A* Search Algorithm
The A* search algorithm is a popular informed search strategy used in artificial intelligence for finding the least-cost path in a search space. This methodology combines two critical components in its decision-making process:
- g(n): the cost incurred to reach node
n
from the starting node.
- h(n): the estimated cost from node
n
to the goal node, provided by a heuristic function.
The total cost function is defined as:
f(n) = g(n) + h(n)
Key Attributes of A* Search:
- Completeness: A* is complete, meaning it will find a solution if one exists.
- Optimality: It is optimal if the heuristic used is admissible, meaning it never overestimates the actual cost to reach the goal.
- Time Complexity: A* has exponential time complexity; it can become computationally expensive as the search space grows.

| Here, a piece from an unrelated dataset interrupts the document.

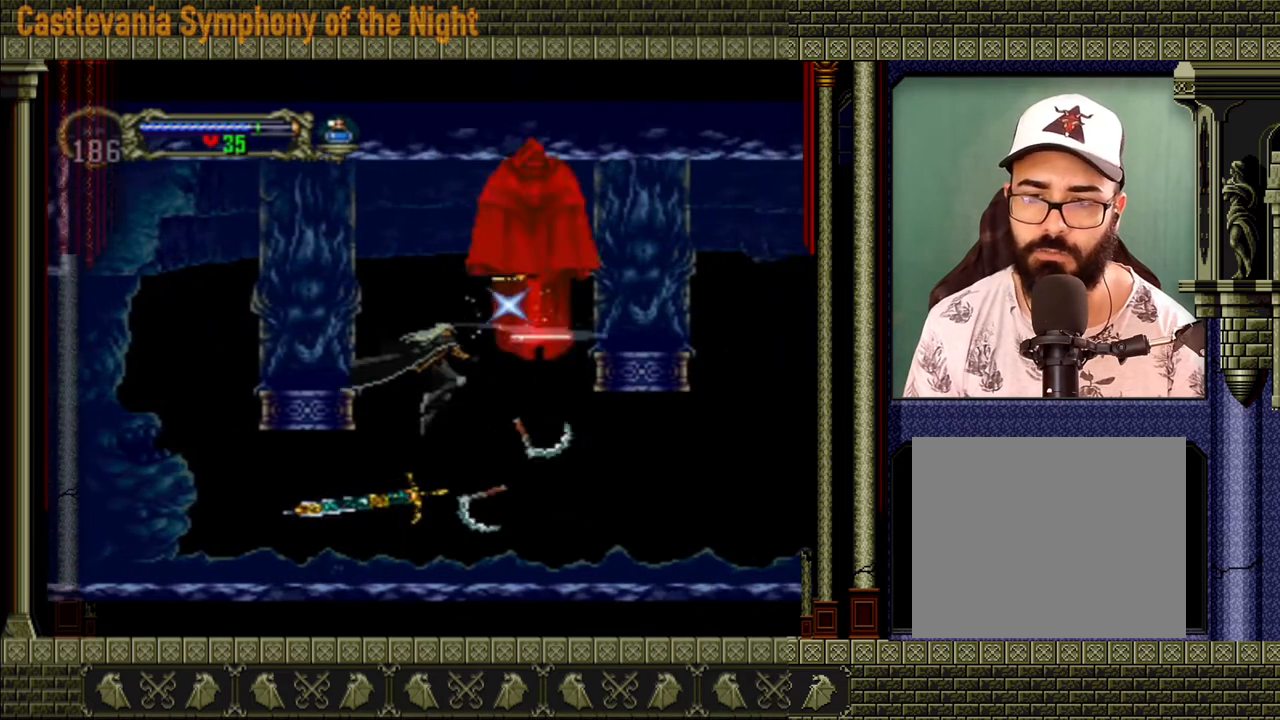
{"buttons": ["A"], "left_stick": "left", "right_stick": "center", "events": [[40, "X", "up"], [40, "left_stick", "left"], [160, "A", "up"], [440, "A", "down"]]}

- Space Complexity: High memory consumption, as it stores all generated nodes.
Strengths and Weaknesses:
- Strength: Efficiently finds the least-cost path, making it suitable for many practical applications in AI such as pathfinding in games or navigation systems.
- Weakness: Can be memory-intensive, which may limit its use in environments with bounded memory.
In summary, the A* search algorithm is significant in AI problem-solving due to its ability to intelligently navigate large search spaces while ensuring optimal solutions through effective heuristic evaluation.